By Rana Foroohar
It is rather amazing that two huge US companies looking to cut an $85bn merger are looking like underdogs. But as AT&T and Time Warner go head to head with the US government over the legality of their proposed tie-up, that is precisely what they appear to be.
Makan Delrahim, the Department of Justice’s antitrust head, plans to argue that telecoms powerhouse AT&T should be prevented from buying media company Time Warner because the two companies together will have monopoly powers that would result in higher cable prices for American consumers. The corporations themselves, of course, argue the opposite.
They claim the merger is necessary to stave off competitive pressure from bigger fish — Google, Facebook, Amazon and Netflix. I find myself agreeing with them. These tech platforms are among the largest and richest companies in the world and dominate their respective markets. Economic research shows that this kind of monopoly power typically stifles innovation, competition, job creation and growth. Whichever way the AT&T-Time Warner case goes, it will do little to solve these problems, because it will not address the main issue: US competition policy today is fundamentally unsuited to the digital economy. It is time to rethink antitrust policy and the definition not only of consumer welfare, but of welfare itself For decades now, American antitrust policy has centred around notions of “consumer welfare”.
The key question about any given merger is whether it will make things better or worse for consumers. The definition of “better” has traditionally been defined by pricing. If consumer costs look likely to go down, a merger will go through. And yet the digital world is one in which data, not dollars, are the currency. Consumers receive services such as search, e-commerce and video streaming cheaply, or even for free.
Free is not really free. We pay for these services by handing over our personal data in exchange for access. In this barter economy, using price as a measure of welfare is all but pointless. Consumers have no clear idea how valuable their data are to the companies that mine them. My guess is that the information is worth a lot more than the $65 a month in subscription fees that Time Warner receives for a cable and broadband bundle. The imbalance between Time Warner and the platform companies is highlighted by the AT&T-Time Warner pre-trial brief. As BTIG media analyst Richard Greenfield recently wrote to clients, this “reads like an instruction manual for investors explaining why they should no longer invest in legacy media companies”. Google offers up to 50 channels of premium content on YouTube for $40 a month. Amazon and Netflix have become content producers that compete for talent with cable network HBO.

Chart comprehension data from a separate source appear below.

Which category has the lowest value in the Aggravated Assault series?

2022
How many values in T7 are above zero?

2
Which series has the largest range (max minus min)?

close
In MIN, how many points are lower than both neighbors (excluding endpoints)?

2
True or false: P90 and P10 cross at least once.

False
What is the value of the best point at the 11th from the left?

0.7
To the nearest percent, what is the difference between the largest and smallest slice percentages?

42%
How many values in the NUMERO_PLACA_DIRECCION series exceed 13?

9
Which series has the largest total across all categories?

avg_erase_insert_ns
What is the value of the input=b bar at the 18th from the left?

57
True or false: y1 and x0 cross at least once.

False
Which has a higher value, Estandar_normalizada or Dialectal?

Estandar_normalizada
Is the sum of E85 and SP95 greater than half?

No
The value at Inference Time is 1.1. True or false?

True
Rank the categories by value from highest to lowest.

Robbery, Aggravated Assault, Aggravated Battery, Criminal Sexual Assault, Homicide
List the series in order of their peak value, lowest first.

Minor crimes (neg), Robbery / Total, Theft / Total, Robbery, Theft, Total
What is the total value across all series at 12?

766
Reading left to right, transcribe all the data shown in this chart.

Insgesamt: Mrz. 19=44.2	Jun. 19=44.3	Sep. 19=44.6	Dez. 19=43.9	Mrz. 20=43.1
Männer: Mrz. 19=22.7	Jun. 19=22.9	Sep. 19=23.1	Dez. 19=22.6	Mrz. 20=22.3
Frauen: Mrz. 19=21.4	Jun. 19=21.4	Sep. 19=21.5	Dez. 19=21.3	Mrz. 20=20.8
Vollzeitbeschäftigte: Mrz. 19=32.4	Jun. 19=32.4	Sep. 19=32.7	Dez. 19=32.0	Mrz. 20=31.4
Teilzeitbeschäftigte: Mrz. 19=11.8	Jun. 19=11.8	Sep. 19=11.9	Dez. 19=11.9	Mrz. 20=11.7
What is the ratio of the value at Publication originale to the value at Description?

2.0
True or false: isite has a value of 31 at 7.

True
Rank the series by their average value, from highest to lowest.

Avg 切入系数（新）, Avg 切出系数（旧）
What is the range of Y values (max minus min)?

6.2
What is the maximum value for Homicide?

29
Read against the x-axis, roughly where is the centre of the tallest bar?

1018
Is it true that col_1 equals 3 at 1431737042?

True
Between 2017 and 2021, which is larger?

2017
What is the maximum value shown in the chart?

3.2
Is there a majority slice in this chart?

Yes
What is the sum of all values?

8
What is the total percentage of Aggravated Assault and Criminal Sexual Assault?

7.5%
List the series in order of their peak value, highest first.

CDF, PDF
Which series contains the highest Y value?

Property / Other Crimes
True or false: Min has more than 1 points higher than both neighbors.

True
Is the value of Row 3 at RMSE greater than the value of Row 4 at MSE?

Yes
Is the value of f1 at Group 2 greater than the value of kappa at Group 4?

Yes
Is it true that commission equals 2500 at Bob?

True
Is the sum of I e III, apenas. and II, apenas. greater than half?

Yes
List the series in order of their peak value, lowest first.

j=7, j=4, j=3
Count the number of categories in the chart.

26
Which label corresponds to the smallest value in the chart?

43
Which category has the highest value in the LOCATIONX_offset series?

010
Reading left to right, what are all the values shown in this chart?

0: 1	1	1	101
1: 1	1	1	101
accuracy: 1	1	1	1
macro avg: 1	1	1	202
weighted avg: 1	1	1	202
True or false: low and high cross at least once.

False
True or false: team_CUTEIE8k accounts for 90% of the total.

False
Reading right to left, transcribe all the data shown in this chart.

Apple and Facebook will each spend $1bn this year on video content. US digital advertising surpassed TV advertising in 2016, making it even tougher for companies like Time Warner to keep subscription fees low. Google and Facebook took 84 per cent of that digital advertising market last year. No wonder more than 22m US cable customers have cut the cord as of 2017 — up 33 per cent from 2016.
If someone has monopoly power in this world, it is not the legacy media players. The tech platform companies argue that none of this is a problem, because the result is great for customers: they receive seamlessly delivered, cheap, high-quality programming. Applying this definition of consumer welfare to our digital economy will ensure more, not less, concentration of corporate power.
That is a problem for people like me who believe that monopoly power is an obstacle to shared economic growth. It is time to rethink antitrust policy and the definition not only of consumer welfare, but of welfare itself. The conversation is already brewing, thanks to people like Barry Lynn, a former policy wonk at the New America Foundation, a think-tank. He argues for a return to an earlier approach to competition policy. Before the 1980s, US antitrust law held that too much economic power created too much political power — and that was inherently bad for consumers and society.
It allowed big companies to create an uneven political playing field. (Fact: the tech sector, led by Google, is now the single largest corporate lobbying block in Washington.) This view implies a much broader notion of economic welfare, shifting the lens from the individual to the entire ecosystem. Walmart or Amazon, for example, might lower prices for consumers, but their size also allows them to squeeze their supply chains.
That in turn could result in fewer start-ups and thus less job creation. That definition of welfare is harder to quantify, but it is already used by the US Federal Reserve, which under the Community Reinvestment Act of 1977 is obliged to look after the overall economic development of communities.
Since 2008, the Boston, Chicago and San Francisco Feds have all vigorously supported this goal, seeking to connect borrowers and lenders and support entrepreneurs. While the justice department is right to focus on corporate power, the Trump administration is picking the wrong target. Mergers between old media giants are beside the point in a digital world.